Chis are very vocal and make noises that I've never heard of other breeds making. I would say that this is most likely perfectly normal, but since you are going to the vet tomorrow, be sure to ask about it to ease your mind. Congrats on your new furbaby!


----------



## SophiesMom (Oct 14, 2005)

Mine does that too, but usually when I move her and she is sleepy. Sometimes she falls asleep in my lap, and I have to move her because my foot falls asleep, and when I do, she makes this unusual noise, like a human baby would when it's sleeping. (She's sleeping in my lap right now, and just did it again!) My vet told me that it was nothing, and she was perfectly fine, but it is always good to check anyway. Good luck and congratulations on your baby!


----------



## *Nicole* (Aug 9, 2005)

Mr Filmore does that when he sleeping... we just call it a "nightmare" and bump him and he quits.


----------



## Cooper (Jun 15, 2005)

I just softly lay my hand on Cooper and rub him a bit and he stops... he does that all the time.


----------



## reedgrl1 (Oct 3, 2005)

My Max makes all kinds of funny sounds ... he was a rescue/foster dog and when he first came to our home he sounded like a prehistoric animal!
He does make odd noises in his sleep but I'ved also discovered through his new vet that he has a collapsed trachea. There is a whole thread here on that issue but for now we're fine. 
Enjoy your new little one!!!! :wave: 
:wave:


----------



## Alli (Jul 21, 2005)

Congratulations on your new little girl, Hallie is it? You must be thrilled...can't wait to see some pictures!!


----------



## NaliaLee (Jul 16, 2005)

I just thought Pedro was dreaming when he did that.


----------



## LadybugLuv (Sep 21, 2005)

Ladybug does this too.
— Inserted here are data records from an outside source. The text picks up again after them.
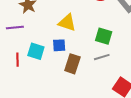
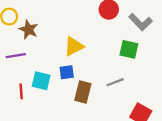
yellow triangle: (67, 23) -> (74, 46), turned -42
green square: (104, 36) -> (129, 49), moved

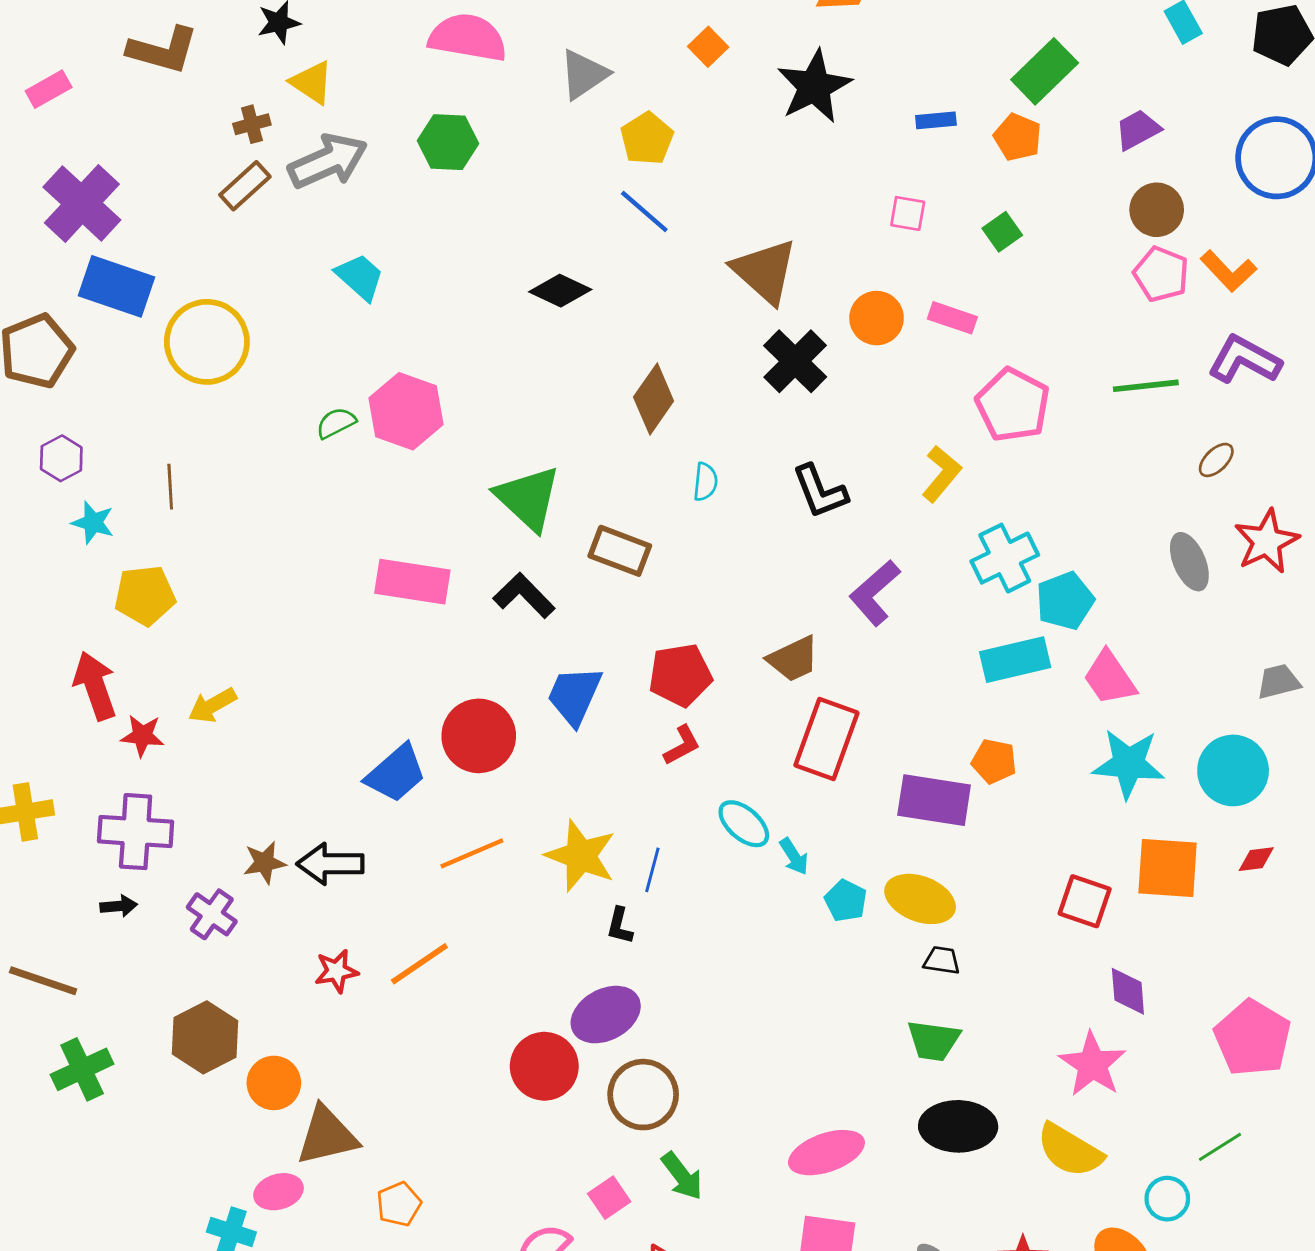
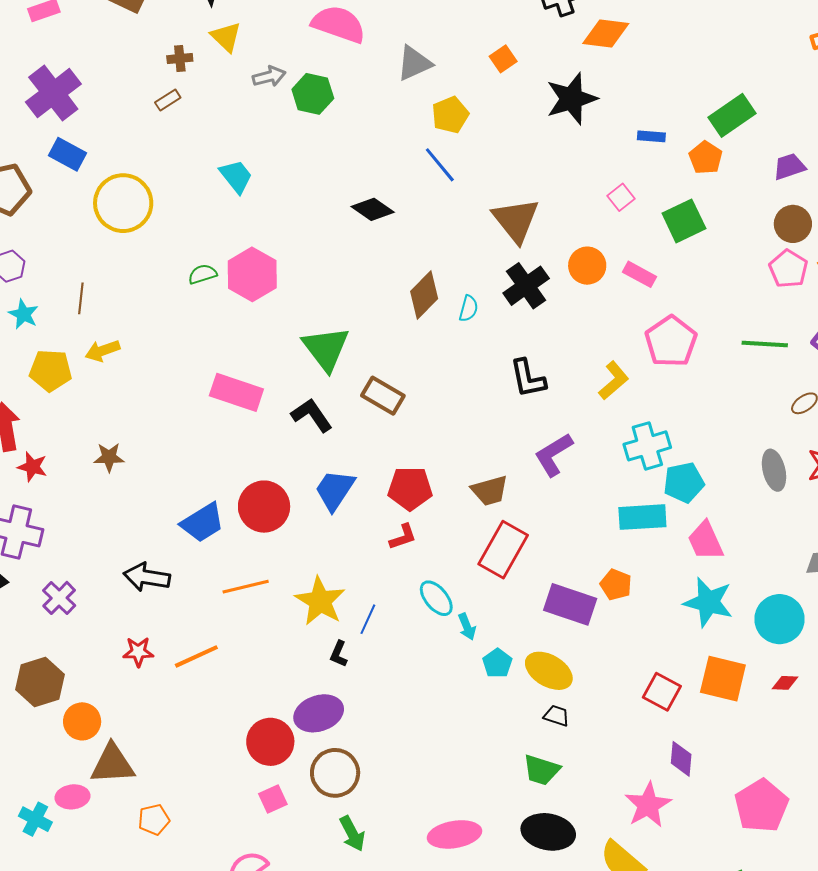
gray arrow: (328, 161) -> (269, 76), moved, size x0.6
brown rectangle: (245, 186) -> (168, 100), size x0.7
pink square: (908, 213) -> (621, 197), turned 32
green square: (1002, 232) -> (684, 221), size x1.6
blue rectangle: (117, 286) -> (67, 154), size x0.7
cyan semicircle: (705, 482) -> (468, 309), moved
yellow arrow: (212, 705) -> (103, 351), moved
brown star: (265, 863) -> (109, 457), moved
pink square: (609, 1198) -> (273, 799), moved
She also grunts, snorts or squeaks when she is trying to get my attention. It's so funny sometimes! She's such a little character


----------



## TareG (Aug 13, 2005)

hehe...well thanks for the reassurance. And the vet did in fact tell me her lungs and heart are FINE, lol, so it is just her being a little vocal cutie! I am in the process of posting some pics finally.


----------